Cal llegó antes que el ayudante del sheriff.
—Mostradme los daños —dijo. Y procedió a revisar el coche—. Esto ha requerido mucho esfuerzo —comentó—. Ten cuidado con esa mujer. Es cruel.
Para alivio de Dakota, solo había un neumático rajado, los demás estaban desinflados. Resultaba extraño que tuviera eso en común con Neely, desinflar ruedas para enfatizar su punto de vista. Y no lo tranquilizaba saber que ella iba por ahí con algún objeto puntiagudo peligroso. Pensó en ese incidente mucho más de lo que quería. El vandalismo probablemente sería solo una falta. Intentó imaginarla acurrucada en la oscuridad con su ropa elegante y sus botas caras y sacando el aire de los neumáticos.

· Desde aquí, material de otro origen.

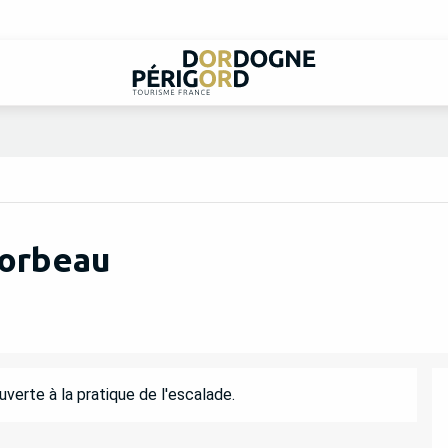
Corbeau
verte à la pratique de l'escalade.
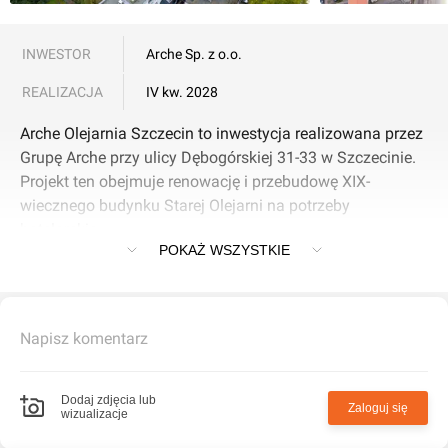
INWESTOR
Arche Sp. z o.o.
REALIZACJA
IV kw. 2028
Arche Olejarnia Szczecin to inwestycja realizowana przez
Grupę Arche przy ulicy Dębogórskiej 31-33 w Szczecinie.
Projekt ten obejmuje renowację i przebudowę XIX-
wiecznego budynku Starej Olejarni na potrzeby
hotelarskie.
POKAŻ WSZYSTKIE
Główne cechy inwestycji:
Lokalizacja: Inwestycja zlokalizowana jest na Golęcinie,
Napisz komentarz
w historycznej dzielnicy Szczecina.
Architektura: Budynek pochodzi z XIX wieku i jest
Dodaj zdjęcia lub
Zaloguj się
wizualizacje
przykładem architektury przemysłowej. Po renowacji ma
zachować swój oryginalny charakter, jednocześnie stając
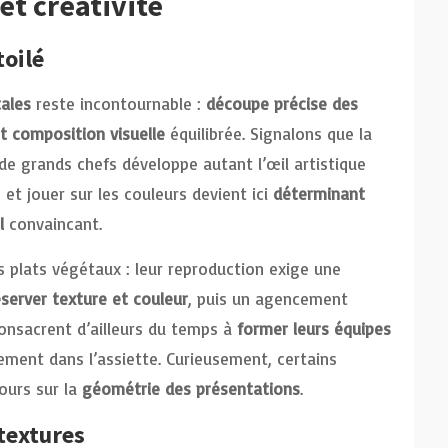
t créativité
oilé
ales
reste incontournable :
découpe précise des
t composition visuelle
équilibrée. Signalons que la
de grands chefs développe autant l’œil artistique
 et jouer sur les couleurs devient ici
déterminant
l
convaincant.
s plats végétaux : leur reproduction exige une
server texture et couleur
, puis un agencement
onsacrent d’ailleurs du temps à
former leurs équipes
ement dans l’assiette. Curieusement, certains
ours sur la
géométrie des présentations
.
 textures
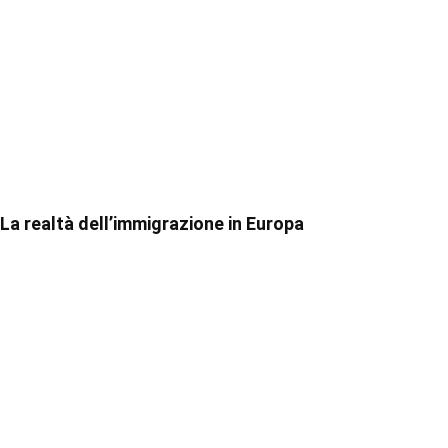
La realtà dell’immigrazione in Europa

Su compañía de seguros cubrió la grúa, pero Cal tuvo que llevarlo al trabajo a la mañana siguiente. En conjunto, estaba bastante enfadado por todo el asunto.
El sábado, sin embargo, estaba deseando ver a Sid. Después del trabajo, metió en el GPS la dirección que le había dado ella. No pensó en su experiencia desagradable con Neely, sino más bien en ir a una cafetería en Colorado Springs donde podría concentrarse en demostrar lo deseable que era. Descubriría más cosas sobre Sid, la distraería con historias de sus viajes por el mundo y, si hacía falta, explotaría sus acciones como soldado y héroe. Nunca empezaba haciendo eso, siempre lo guardaba como último recurso.
Miró a su alrededor, pero no encontró la dirección que le había dado. Las indicaciones estaban claras, pero le costaba creer que fueran correctas. Era la primera vez que iba a Colorado Springs, pero no le resultaba fácil imaginar a Sid invitándolo a una parte mala del pueblo. «Por favor, Señor, no dejes que Sid también esté loca. Con una es suficiente».
Dio la vuelta a la manzana con el coche, pero no vio ninguna cafetería. Ni siquiera una parada de coches o camiones. Al fin sacó el papel que ella le había dado y, después de cerrar el coche, se dirigió al único lugar de la manzana que parecía estar abierto. Era bastante viejo, tenía una cruz grande en la puerta y un cartel, que casi no se veía en la oscuridad y que decía: «Cena gratis».
Pensó que sería la parte frontal de algún tipo de iglesia y que al menos conocerían el barrio. Entró y descubrió que era un comedor de beneficencia. Tuvo que abrirse paso entre la gente que esperaba en la cola para llegar hasta la persona que estuviera al cargo y preguntarle. Y entonces la vio.
Estaba de pie detrás de un mostrador de servir, sonriendo como si nunca hubiera sido tan feliz. Llevaba un delantal verde, un pañuelo en la cabeza y guantes de goma, y blandía un cucharón. Dakota soltó una risita y movió la cabeza. Se saltó la cola para acercarse a ella.
—¿Café? —preguntó con su mejor sonrisa.
—Me alegra que hayas venido —contestó ella—. Clay, dale un delantal a este hombre y enséñale lo que hay que hacer.
Un hombre recorre el mundo buscando
lo que necesita, y lo encuentra cuando vuelve a casa.